## The task
Look at the entries below and reproduce them exactly.

## Dataset entries

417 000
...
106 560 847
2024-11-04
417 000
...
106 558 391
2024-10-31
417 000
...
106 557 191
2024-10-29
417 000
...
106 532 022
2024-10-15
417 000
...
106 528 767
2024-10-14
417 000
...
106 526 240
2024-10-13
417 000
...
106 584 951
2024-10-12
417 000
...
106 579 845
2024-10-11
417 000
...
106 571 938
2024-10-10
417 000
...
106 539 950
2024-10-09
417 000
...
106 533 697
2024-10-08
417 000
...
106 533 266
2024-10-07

## Written response
417 000
...
106 560 847
2024-11-04
417 000
...
106 558 391
2024-10-31
417 000
...
106 557 191
2024-10-29
417 000
...
106 532 022
2024-10-15
417 000
...
106 528 767
2024-10-14
417 000
...
106 526 240
2024-10-13
417 000
...
106 584 951
2024-10-12
417 000
...
106 579 845
2024-10-11
417 000
...
106 571 938
2024-10-10
417 000
...
106 539 950
2024-10-09
417 000
...
106 533 697
2024-10-08
417 000
...
106 533 266
2024-10-07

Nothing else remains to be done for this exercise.